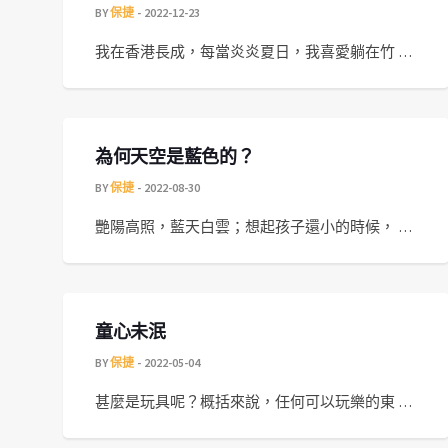
BY
保捷
2022-12-23
我在香港長成，每當炎炎夏日，我喜愛躺在竹 …
為何天空是藍色的？
BY
保捷
2022-08-30
艷陽高照，藍天白雲；想起孩子還小的時候， …
童心未泯
BY
保捷
2022-05-04
甚麼是玩具呢？概括來說，任何可以玩樂的東 …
# # # # #
**Exercise requirements:** Each line from the line holding "艷陽高照，藍天白雲；想起孩子還小的時候， …" through the end of the material above is to be printed exactly, both ends included, and no other line is to appear.

**Solved problem:**
艷陽高照，藍天白雲；想起孩子還小的時候， …
童心未泯
BY
保捷
2022-05-04
甚麼是玩具呢？概括來說，任何可以玩樂的東 …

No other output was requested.